Mama Trace was an extension of Baby Trace (baby shark theme much?). For this we're given files similar to baby trace:

Dockerfile, headerquery2, pitas.py, flagleak

pitas.py and the Dockerfile are effectively the same as before. headerquery2 is basically the original headerquery elf except with our leak removed. With that in mind, time to look at flagleak.

 

Flagleak is another 64-bit elf binary, similar in nature to headerquery2. Here's what Ghidra says main looks like:

 

int main(void)

{
  long lVar1;
  int fd_flag;
  ulong iCounter;
  long in_FS_OFFSET;
  ulong buf_my_input;
  char buf_flag [264];
  long canary;

  lVar1 = *(long *)(in_FS_OFFSET + 0x28);
  fd_flag = open("/flag",0);
  read(fd_flag,buf_flag,0x100);
  read(0,&buf_my_input,8);
  puts("Checking input...");
  if (9 < (byte)buf_my_input) {
    puts("OOO is unwilling to reveal that much of the flag at this time.");
                    /* WARNING: Subroutine does not return */
    exit(1);
  }
  iCounter = 0;
  while (iCounter < (buf_my_input & 0xff)) {
    printf("Flag byte %lld: %c\n",iCounter,(ulong)(uint)(int)buf_flag[iCounter]);
    iCounter = iCounter + 1;
  }
  if (lVar1 != *(long *)(in_FS_OFFSET + 0x28)) {
                    /* WARNING: Subroutine does not return */
    __stack_chk_fail();
  }
  return 0;
}

 

Given this is the new binary, and the other was patched, my assumption was this is the target for mamashark. At first glance, it appears that the logic here works. If we could make it truly symbolic, this would be trivial. However, we have to exercise our limited control to read out the flag.

 

I flailed on this for quite a while.. Tried setting every register symbolic and stepping through, which ended up in a mess of constraints being listed and nothing helpful happening. Eventually, I figured it had to be some implementation detail in the angr script that i'm missing. Reading through the pitass.py script more carefully I discovered the following lines:

 

        def add_unconstrained():
                stdin_name = input("Variable name: ")
                stdin_len = int(input("Variable length (in bytes): "))
                stdin_var = claripy.BVS(stdin_name, stdin_len*8, explicit_name=True)
                s.posix.stdin.write(None, stdin_var)

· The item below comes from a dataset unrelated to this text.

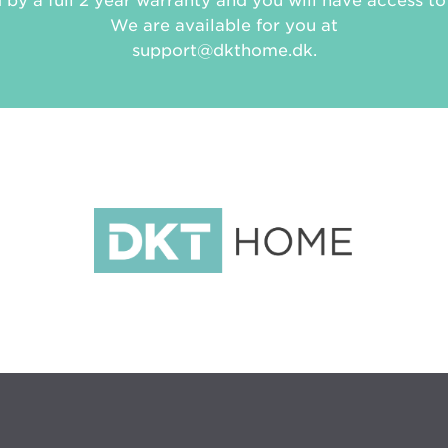
d by a full 2 year warranty and you will have access to 
We are available for you at
support@dkthome.dk.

        def add_constrained():
                stdin_name = input("Variable name: ")
                stdin_str = bytes.fromhex(input("Variable contents (in hex): "))
                stdin_len = len(stdin_str)
                stdin_var = claripy.BVS(stdin_name, stdin_len*8, explicit_name=True)
                s.posix.stdin.write(None, stdin_var)
                s.add_constraints(stdin_var == stdin_str)

 

The main thing to note here is explicit_name=True. Being a long time angr user, this was a new flag to me. After looking at the help on it, we see:

 

:param bool explicit_name:   If False, an identifier is appended to the name to ensure uniqueness.

 

So it has to do with uniqueness! angr uses something called Single Static Assignment to manage it's variables. It's a powerful concept, but it has an assumption, namely the variable should only be assigned once. With this in mind, I decided to see if i could name a variable the same as one angr already uses. To do so (after a few different attempts), I executed to `0x85e`, which is right before we set our integer to zero and iterate up to the size we provided as input. I used the register read trick from babytrace to discover what the symbolic name for r12 will be (this is our maximum read char). In this case, that variable happened to be named r12_52_64. I then started over again, this time my input was (concrete) 09 (symbolic) r12_52_64 constrained to a large value such as 0x60. When I executed to the same location again and told angr to symbolize r12, the two variables name collided. The final trick at this point was needing to call concretize on r12. This forced angr to resolve the value of r12, in doing so it resolved my defined value instead of the concrete one it was previously, and stored that large value into r12. Stepping to the end of execution allowed the program to spit out the flag.